Komaidi menjelaskan industri batu bara memiliki keterkaitan dengan 76 sektor pendukung dari sekitar 186 sektor pendukung di Indonesia. Hal ini ada keterkaitan kebelakang dan ke depan dalam konteks industri batu bara. “Kalau ada investasi 1 akan menghasilkan 5,45 satuan. Artinya, kalau ada Rp1 triliun, maka nilai tambah ekonomi itu sebesar Rp5,35 triliun itu kisarannya di situ,” katanya.

Komaidi juga mengungkapkan soal batubara sebagai sumber energi yang murah dibanding sumber energi lainnya. Jika melihat biaya pembangkitan per KWh dari angka-angka yang ada batu bara termurah, bahkan di dalam kelompok fosil. “Sebagian besar produksi listrik kita saat ini di batu bara sekitar 66,98% dari batu bara. Coba diganti PLTU dengan PLTS, akan naik tarifnya 30-an persen. Bahkan dalam realisasinya, kalau backup system dihitung, bisa lebih tinggi lagi biayanya,” urai Komaidi.

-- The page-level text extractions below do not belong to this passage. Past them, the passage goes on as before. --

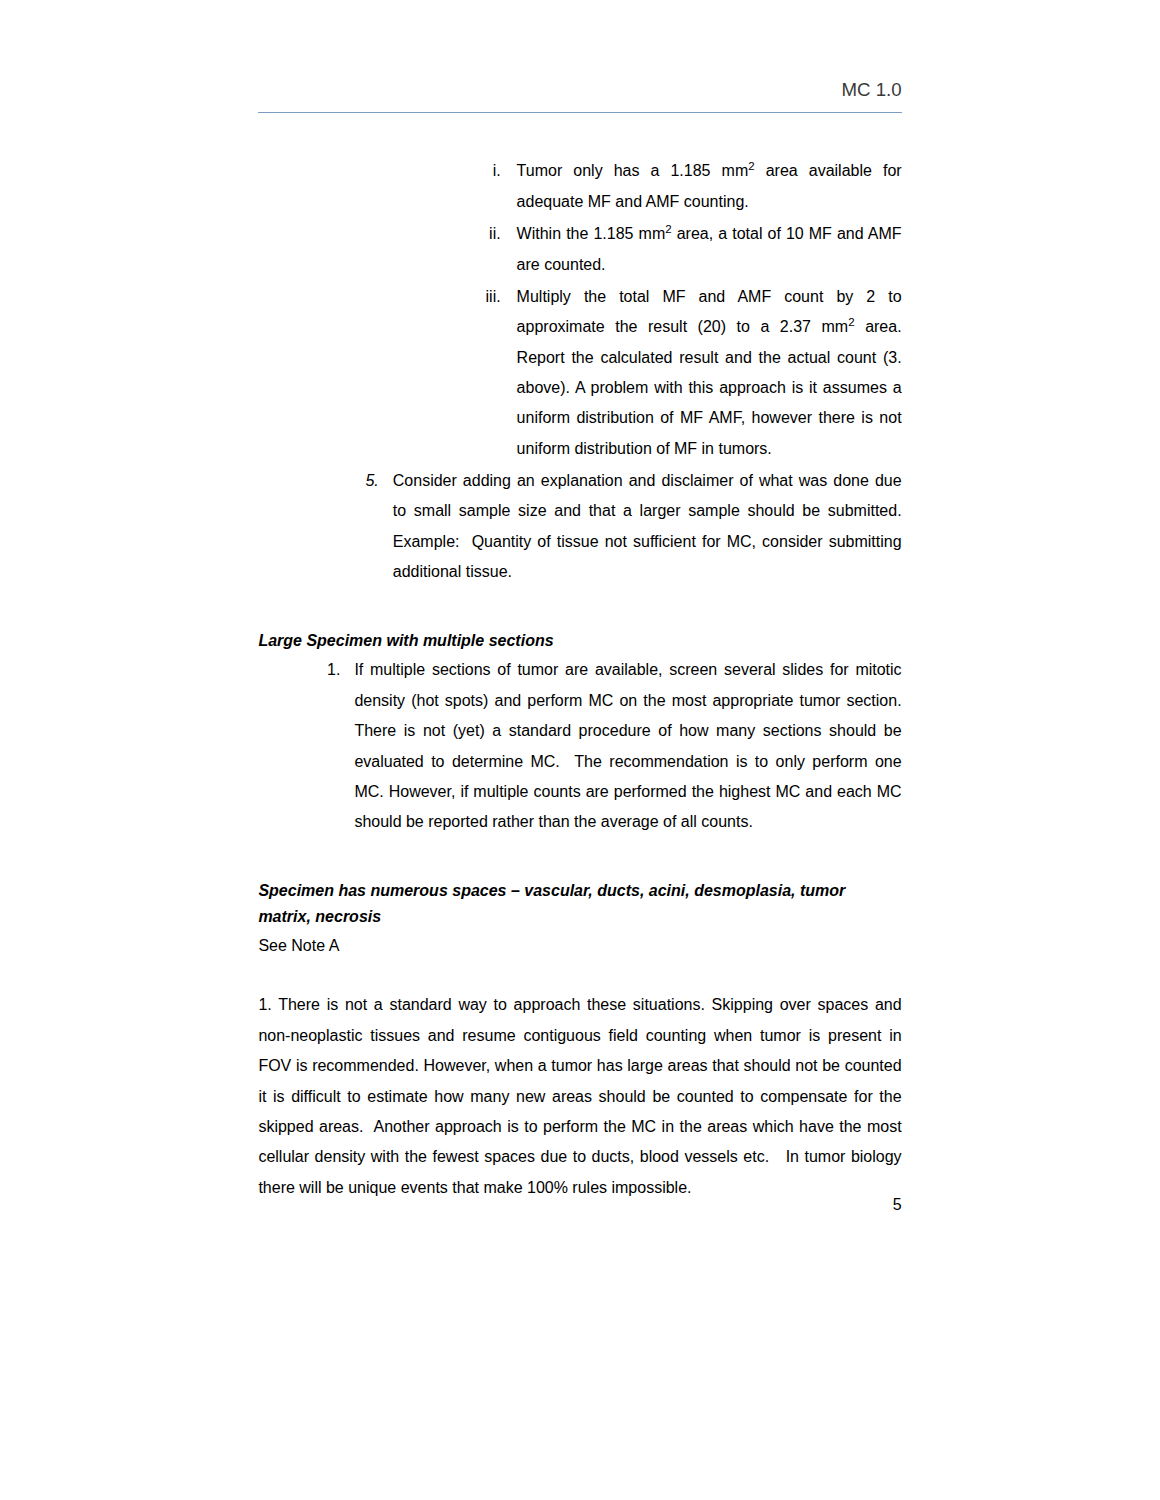MC 1.0
Tumor only has a 1.185 mm2 area available for adequate MF and AMF counting.
Within the 1.185 mm2 area, a total of 10 MF and AMF are counted.
Multiply the total MF and AMF count by 2 to approximate the result (20) to a 2.37 mm2 area. Report the calculated result and the actual count (3. above). A problem with this approach is it assumes a uniform distribution of MF AMF, however there is not uniform distribution of MF in tumors.
Consider adding an explanation and disclaimer of what was done due to small sample size and that a larger sample should be submitted. Example: Quantity of tissue not sufficient for MC, consider submitting additional tissue.
Large Specimen with multiple sections
If multiple sections of tumor are available, screen several slides for mitotic density (hot spots) and perform MC on the most appropriate tumor section. There is not (yet) a standard procedure of how many sections should be evaluated to determine MC. The recommendation is to only perform one MC. However, if multiple counts are performed the highest MC and each MC should be reported rather than the average of all counts.
Specimen has numerous spaces – vascular, ducts, acini, desmoplasia, tumor matrix, necrosis
See Note A
1. There is not a standard way to approach these situations. Skipping over spaces and non-neoplastic tissues and resume contiguous field counting when tumor is present in FOV is recommended. However, when a tumor has large areas that should not be counted it is difficult to estimate how many new areas should be counted to compensate for the skipped areas. Another approach is to perform the MC in the areas which have the most cellular density with the fewest spaces due to ducts, blood vessels etc. In tumor biology there will be unique events that make 100% rules impossible.
5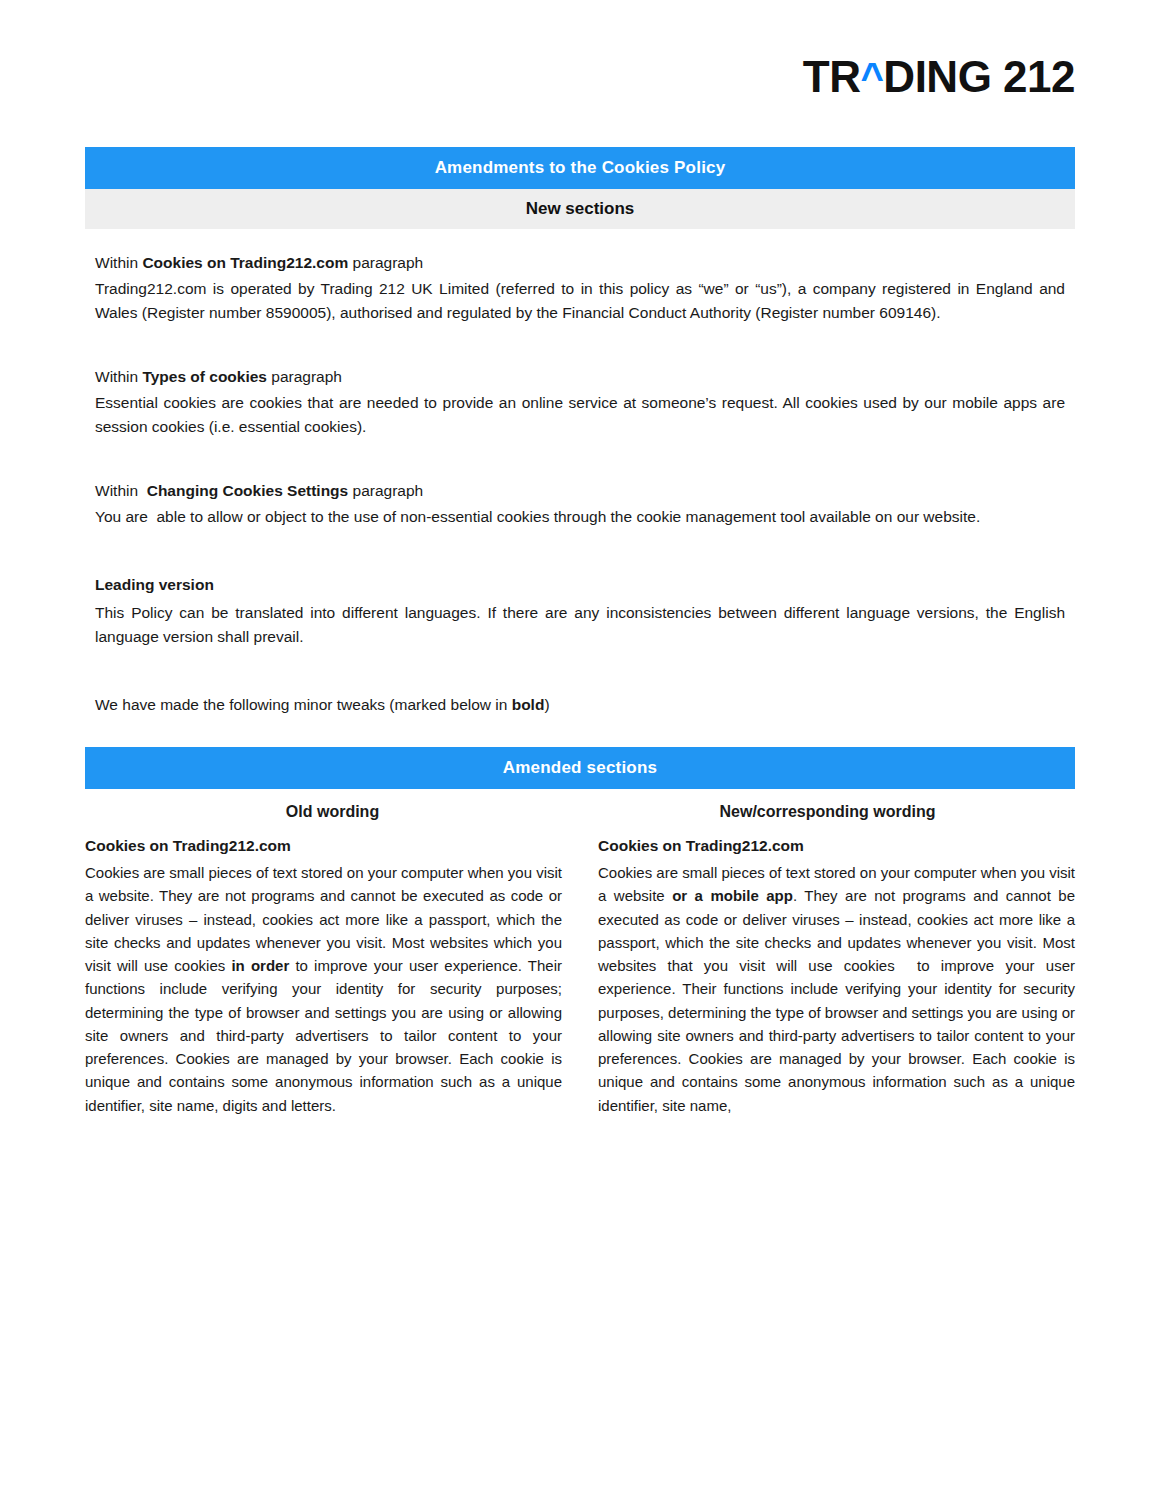TR^DING 212
Amendments to the Cookies Policy
New sections
Within Cookies on Trading212.com paragraph
Trading212.com is operated by Trading 212 UK Limited (referred to in this policy as “we” or “us”), a company registered in England and Wales (Register number 8590005), authorised and regulated by the Financial Conduct Authority (Register number 609146).
Within Types of cookies paragraph
Essential cookies are cookies that are needed to provide an online service at someone’s request. All cookies used by our mobile apps are session cookies (i.e. essential cookies).
Within Changing Cookies Settings paragraph
You are able to allow or object to the use of non-essential cookies through the cookie management tool available on our website.
Leading version
This Policy can be translated into different languages. If there are any inconsistencies between different language versions, the English language version shall prevail.
We have made the following minor tweaks (marked below in bold)
Amended sections
| Old wording | New/corresponding wording |
| --- | --- |
| Cookies on Trading212.com Cookies are small pieces of text stored on your computer when you visit a website. They are not programs and cannot be executed as code or deliver viruses – instead, cookies act more like a passport, which the site checks and updates whenever you visit. Most websites which you visit will use cookies in order to improve your user experience. Their functions include verifying your identity for security purposes; determining the type of browser and settings you are using or allowing site owners and third-party advertisers to tailor content to your preferences. Cookies are managed by your browser. Each cookie is unique and contains some anonymous information such as a unique identifier, site name, digits and letters. | Cookies on Trading212.com Cookies are small pieces of text stored on your computer when you visit a website or a mobile app . They are not programs and cannot be executed as code or deliver viruses – instead, cookies act more like a passport, which the site checks and updates whenever you visit. Most websites that you visit will use cookies to improve your user experience. Their functions include verifying your identity for security purposes, determining the type of browser and settings you are using or allowing site owners and third-party advertisers to tailor content to your preferences. Cookies are managed by your browser. Each cookie is unique and contains some anonymous information such as a unique identifier, site name, |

Ia pun mengatakan perlu bijaksana dalam melihat batu bara. Batu bara memang paling kotor dari semua fosil, tapi yang mengubah tatanan ekonomi dunia teknologi, yang akan ubah tantangan transisi energi dunia juga teknologi. Jika suatu hari ada teknoologi penurunan emisi, masalah batu bara sudah selesai. “Kita ikut transisi energi, tapi pilihan cara, kita enggak harus didikte negara-negara Eropa. Kita negara kepulauan, banyak argumentasi kenapa kita tidak memaksakan diri tapi tetap harus ikut arus global,” tutup Komaidi.